My wife and I hosted 2 parties this December – my birthday, and Christmas – and Rock Band 2 was featured prominently at both. Goddamn that game is fun. I love watching people figure out how to play the drums almost as much as I love actually playing them; at first they’re overwhelmed with all the information that’s hurtling towards them at breakneck speeds, but then they figure out how to translate all that arcane symbology into recongizable rhythm, and then the whole concept opens up for them like a flower. It’s really quite something to see.

Finally, I did the math, and barring some gaming tonight before the ball drops, I will have accumulated 12,060 Points in 2008. I will make no predictions about my point-whoring desires for 2009, other than I’d like to cross 50,000 in a cool way. I crossed 30K by playing Call of Duty 4 on a hard difficulty level, and I crossed 40K by playing the guitar on expert difficulty in Rock Band 2. Maybe I’ll cross 50K by doing something awesome in Brutal Legend?

>Weekend Recap: pre-Xmas 2008 edition

>Kudos to me for not buying Spore this weekend. I was clearly concerned that my lack of willpower would result in a drunk download and I just don’t have the time or the money (but especially the time) (and also the money) to get into something like Spore, which ended up not being the greatest game ever made.

My weekend was actually pretty busy, gaming-wise; made a brief bit of progress in Fallout 3, played more Rock Band 2 with the wife (who has gotten quite good at guitar and is even doing ok on the drums), got a bit further in Chrono Trigger, went back and rounded up some hidden objects in Little Big Planet, and started to get seriously sucked into Banjo Kazooie: Nuts & Bolts.

Where do I begin with Banjo? I was curious about it until I tried the demo, where I found myself in way over my head. But then Amazon lowered the already-low price by another $10 or so, and I felt compelled to give it another go.
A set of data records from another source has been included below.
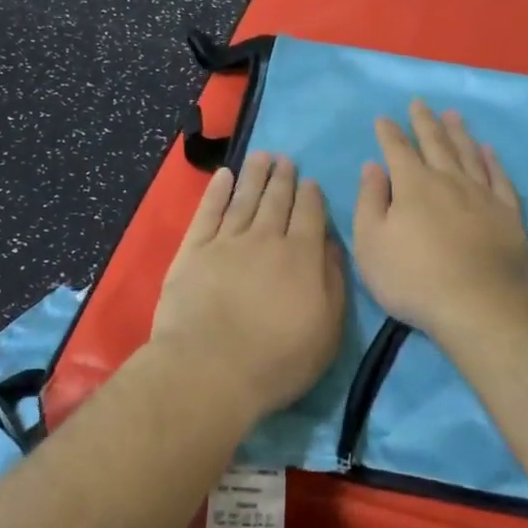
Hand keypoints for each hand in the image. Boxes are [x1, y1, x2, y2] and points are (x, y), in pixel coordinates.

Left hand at [150, 151, 346, 419]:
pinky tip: (224, 176)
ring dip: (255, 175)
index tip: (310, 181)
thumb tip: (332, 245)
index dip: (311, 195)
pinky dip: (217, 191)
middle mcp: (266, 239)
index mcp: (301, 256)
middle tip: (285, 160)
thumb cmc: (277, 359)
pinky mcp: (193, 251)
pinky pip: (208, 212)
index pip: (310, 215)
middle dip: (283, 178)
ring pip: (244, 199)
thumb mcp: (327, 331)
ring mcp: (226, 242)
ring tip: (262, 157)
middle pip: (277, 200)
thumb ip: (333, 282)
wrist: (210, 370)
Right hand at [353, 101, 527, 339]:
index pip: (397, 150)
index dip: (388, 133)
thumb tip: (373, 166)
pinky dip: (491, 160)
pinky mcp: (507, 213)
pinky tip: (488, 150)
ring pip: (468, 153)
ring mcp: (482, 194)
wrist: (479, 304)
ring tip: (452, 115)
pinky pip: (499, 176)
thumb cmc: (413, 277)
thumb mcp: (371, 243)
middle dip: (424, 122)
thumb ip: (369, 201)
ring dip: (458, 132)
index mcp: (413, 185)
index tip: (383, 118)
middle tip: (419, 103)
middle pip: (435, 143)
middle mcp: (448, 180)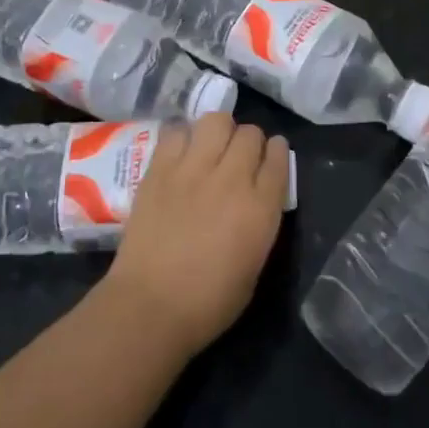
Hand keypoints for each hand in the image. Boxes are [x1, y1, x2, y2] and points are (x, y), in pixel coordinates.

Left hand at [105, 113, 289, 359]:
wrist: (150, 307)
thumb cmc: (209, 303)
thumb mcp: (254, 266)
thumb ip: (260, 223)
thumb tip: (257, 200)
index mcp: (260, 208)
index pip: (279, 158)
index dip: (278, 153)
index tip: (271, 157)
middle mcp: (231, 179)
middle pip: (250, 134)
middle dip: (250, 142)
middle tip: (239, 157)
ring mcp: (192, 169)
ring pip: (216, 120)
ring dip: (220, 131)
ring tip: (212, 147)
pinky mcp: (159, 169)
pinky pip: (177, 132)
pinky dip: (183, 138)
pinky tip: (181, 154)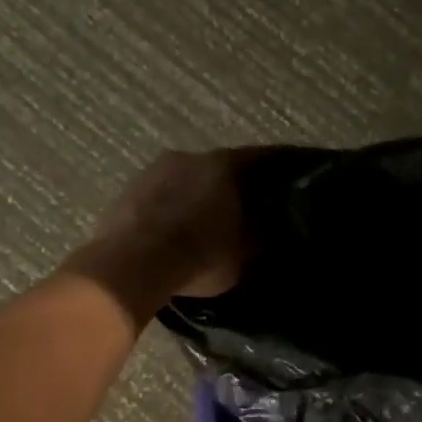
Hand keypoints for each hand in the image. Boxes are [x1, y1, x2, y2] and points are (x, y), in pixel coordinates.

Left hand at [70, 149, 263, 317]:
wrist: (132, 265)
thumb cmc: (200, 255)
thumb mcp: (246, 253)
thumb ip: (262, 234)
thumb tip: (272, 227)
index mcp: (226, 164)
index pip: (265, 157)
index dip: (282, 167)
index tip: (294, 177)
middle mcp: (191, 156)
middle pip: (223, 167)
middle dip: (237, 185)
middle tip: (249, 206)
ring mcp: (154, 171)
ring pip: (189, 180)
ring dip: (201, 195)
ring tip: (209, 221)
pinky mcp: (127, 191)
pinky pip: (162, 197)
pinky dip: (174, 208)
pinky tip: (177, 230)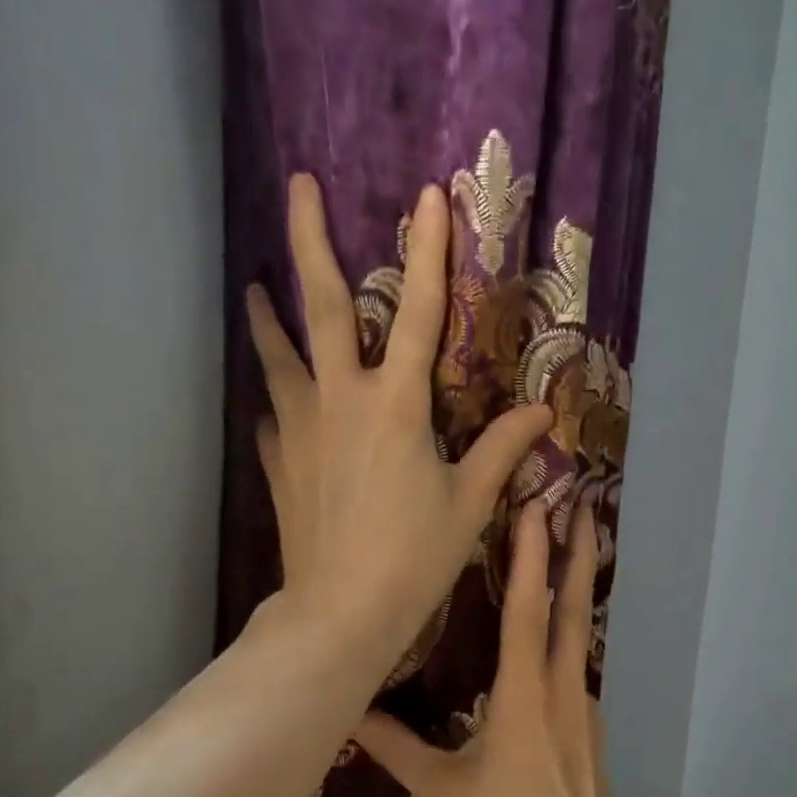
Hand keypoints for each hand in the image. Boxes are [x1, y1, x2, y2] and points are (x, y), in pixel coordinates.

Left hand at [250, 175, 551, 673]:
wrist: (342, 611)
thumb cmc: (414, 556)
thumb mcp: (470, 502)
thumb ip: (502, 449)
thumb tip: (543, 413)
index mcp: (396, 405)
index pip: (420, 312)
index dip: (430, 251)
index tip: (428, 193)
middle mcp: (341, 401)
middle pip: (324, 307)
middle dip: (311, 241)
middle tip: (297, 186)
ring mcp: (300, 430)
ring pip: (279, 356)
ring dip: (268, 317)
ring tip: (254, 287)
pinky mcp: (278, 463)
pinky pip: (273, 418)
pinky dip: (276, 401)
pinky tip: (274, 402)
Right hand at [354, 502, 626, 796]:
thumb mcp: (442, 792)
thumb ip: (395, 748)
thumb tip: (348, 713)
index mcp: (525, 699)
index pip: (528, 614)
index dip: (532, 559)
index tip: (538, 509)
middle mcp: (563, 690)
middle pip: (574, 610)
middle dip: (580, 553)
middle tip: (586, 503)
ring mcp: (584, 708)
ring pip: (580, 634)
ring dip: (578, 587)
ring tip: (573, 545)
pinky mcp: (591, 726)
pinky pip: (578, 664)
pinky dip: (571, 630)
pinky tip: (557, 627)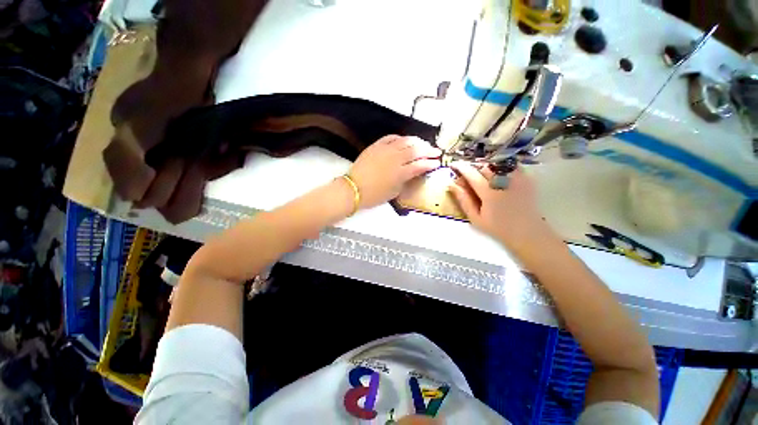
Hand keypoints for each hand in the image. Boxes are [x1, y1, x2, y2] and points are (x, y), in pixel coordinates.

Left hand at [348, 135, 440, 208]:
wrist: (353, 188)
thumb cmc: (374, 195)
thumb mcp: (394, 192)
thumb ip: (405, 181)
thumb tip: (412, 173)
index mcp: (401, 173)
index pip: (420, 165)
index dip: (431, 164)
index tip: (437, 163)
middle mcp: (395, 159)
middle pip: (416, 150)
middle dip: (428, 150)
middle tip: (435, 151)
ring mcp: (385, 150)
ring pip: (405, 141)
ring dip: (417, 141)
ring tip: (423, 144)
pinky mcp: (376, 146)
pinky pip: (391, 138)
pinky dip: (400, 138)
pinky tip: (404, 140)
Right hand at [448, 162, 555, 249]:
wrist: (527, 232)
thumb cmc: (498, 228)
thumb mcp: (476, 218)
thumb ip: (464, 200)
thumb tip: (451, 185)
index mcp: (489, 193)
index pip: (471, 174)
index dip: (461, 167)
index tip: (453, 164)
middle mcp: (503, 182)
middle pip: (484, 166)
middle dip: (474, 167)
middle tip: (468, 174)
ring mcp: (517, 178)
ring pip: (497, 164)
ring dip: (487, 166)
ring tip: (482, 174)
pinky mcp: (527, 178)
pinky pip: (511, 166)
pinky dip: (501, 167)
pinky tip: (498, 175)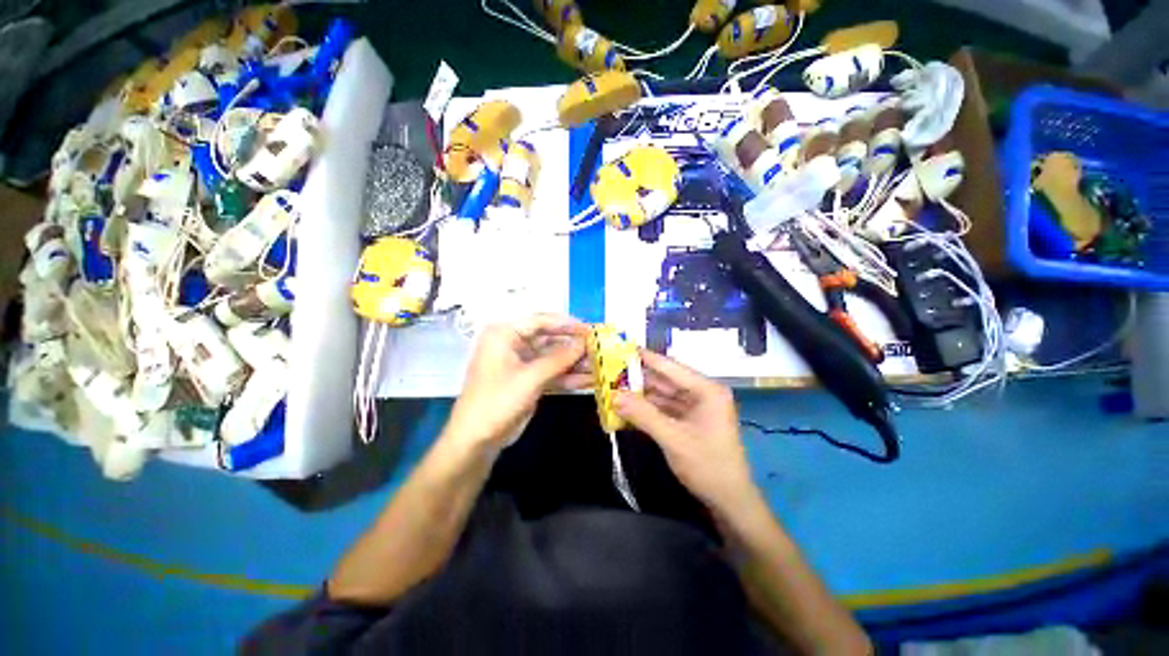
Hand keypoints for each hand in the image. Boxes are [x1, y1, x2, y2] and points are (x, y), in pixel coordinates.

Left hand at [443, 314, 589, 450]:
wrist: (477, 440)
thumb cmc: (497, 402)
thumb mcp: (530, 378)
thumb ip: (559, 358)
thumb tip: (583, 342)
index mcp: (505, 334)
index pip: (540, 321)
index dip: (567, 324)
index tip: (590, 329)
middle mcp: (513, 344)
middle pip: (549, 339)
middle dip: (573, 345)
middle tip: (599, 347)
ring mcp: (522, 363)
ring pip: (553, 357)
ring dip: (574, 362)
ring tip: (600, 365)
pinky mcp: (529, 380)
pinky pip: (552, 373)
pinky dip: (568, 376)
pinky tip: (589, 379)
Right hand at [614, 349, 755, 511]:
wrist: (730, 502)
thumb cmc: (708, 466)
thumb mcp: (673, 439)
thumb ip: (643, 415)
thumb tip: (614, 396)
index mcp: (706, 390)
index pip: (671, 367)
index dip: (646, 358)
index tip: (622, 348)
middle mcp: (701, 393)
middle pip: (665, 380)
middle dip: (638, 378)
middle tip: (610, 371)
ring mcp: (694, 408)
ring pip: (662, 395)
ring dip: (639, 394)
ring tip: (613, 388)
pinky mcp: (688, 421)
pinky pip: (663, 409)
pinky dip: (646, 410)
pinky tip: (626, 407)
Having the full game is quite a different experience than what the demo offers; all I remember about the demo was that the game was certainly gorgeous, but I didn’t know how to build anything and didn’t have the patience to learn. What’s nice about the full game, then, is that you don’t actually have to build anything, at least not right away; if you fully explore the environments that you have available to you, not only can you procure a number of parts on your own but you can scrounge up enough coin to buy blueprints and parts, thus giving you an advantage in the early competitions. And what’s nice about this – especially for someone like me, who was never mechanically inclined and who never strayed from the cover photos on Lego boxes – is that eventually you will hit a wall and will have to start building, but at least you can start from an already well-designed vehicle and then make tweaks as you see fit.
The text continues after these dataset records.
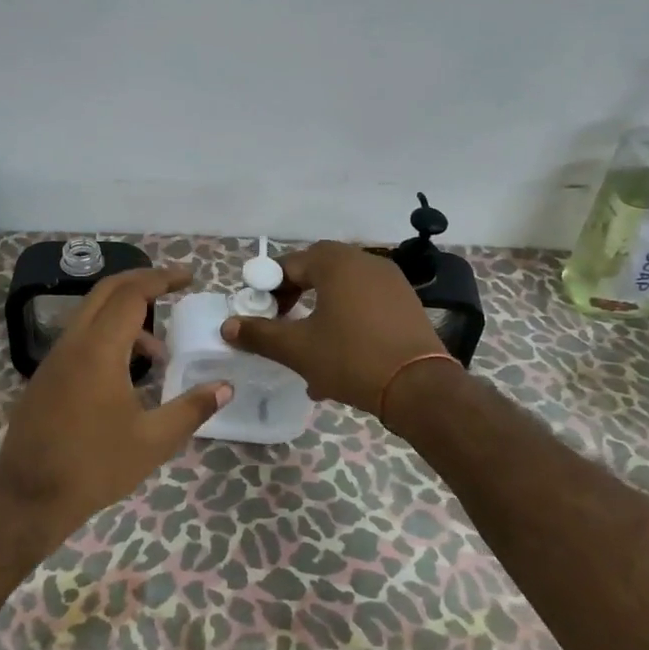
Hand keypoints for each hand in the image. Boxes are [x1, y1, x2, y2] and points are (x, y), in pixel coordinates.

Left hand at [0, 267, 231, 538]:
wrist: (29, 498)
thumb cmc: (95, 467)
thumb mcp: (153, 441)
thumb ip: (191, 408)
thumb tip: (225, 387)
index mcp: (99, 350)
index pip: (132, 294)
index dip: (162, 279)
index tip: (189, 278)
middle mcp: (73, 343)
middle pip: (107, 291)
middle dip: (142, 282)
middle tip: (174, 288)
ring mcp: (54, 359)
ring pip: (91, 314)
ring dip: (126, 316)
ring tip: (159, 354)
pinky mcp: (46, 376)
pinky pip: (80, 337)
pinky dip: (108, 336)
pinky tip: (127, 374)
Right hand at [222, 241, 449, 416]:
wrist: (420, 388)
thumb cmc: (352, 359)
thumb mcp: (298, 349)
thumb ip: (260, 334)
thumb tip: (227, 326)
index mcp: (336, 262)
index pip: (290, 264)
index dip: (268, 287)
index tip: (260, 314)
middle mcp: (365, 261)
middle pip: (318, 271)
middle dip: (295, 297)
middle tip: (281, 323)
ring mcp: (390, 281)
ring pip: (341, 290)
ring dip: (320, 312)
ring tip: (308, 348)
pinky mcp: (406, 303)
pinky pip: (365, 303)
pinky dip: (346, 320)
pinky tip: (340, 357)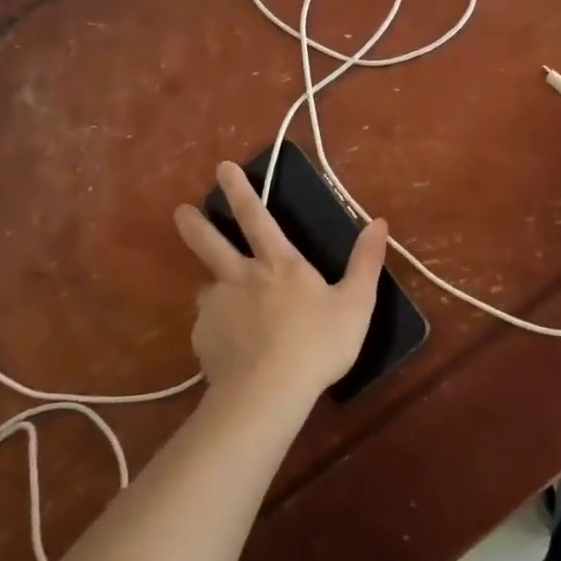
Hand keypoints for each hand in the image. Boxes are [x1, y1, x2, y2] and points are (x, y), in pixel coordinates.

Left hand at [173, 161, 388, 402]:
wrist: (269, 393)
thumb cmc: (318, 343)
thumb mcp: (356, 302)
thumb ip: (366, 262)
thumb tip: (379, 222)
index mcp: (278, 263)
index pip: (256, 216)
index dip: (240, 190)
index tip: (222, 168)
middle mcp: (240, 277)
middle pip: (210, 243)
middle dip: (194, 224)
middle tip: (180, 212)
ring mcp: (217, 308)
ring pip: (207, 288)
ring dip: (213, 287)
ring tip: (222, 302)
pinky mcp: (203, 340)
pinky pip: (208, 327)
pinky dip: (217, 329)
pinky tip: (229, 346)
Case in point: this one particular event is basically a giant ski jump, and I have to get my vechicle to fly/glide to a certain distance in order to get a Jiggy. The catch is that I can’t just use a plane; once I launch from the jump, my engines cut out. At this point in the game I’ve either found or bought around 40 different blueprints, but none of them get me anywhere close to the Jiggy threshold. [Jiggy Threshold – great band name?] And so now I have to start experimenting. Putting wings on a heavy vehicle seems like an obvious solution, except the wings cause my vehicle to start sailing well before the end of the ramp and I end up having zero momentum by the time I really need it. Ultimately I end up putting 5 balloons on a moderately heavy pre-made vehicle and manually inflating them shortly before the jump to create lift, and I’m able to glide into the Jiggy Zone, although I’m still well below Trophy Level. Still, though, I learned several concepts about vehicle design, and I was able to invent a working solution, which felt very satisfying.

I have a feeling, though, that I won’t be smart enough to beat the game at higher levels of difficulty. But that’s why they invented YouTube, so I can look at other people’s blueprints.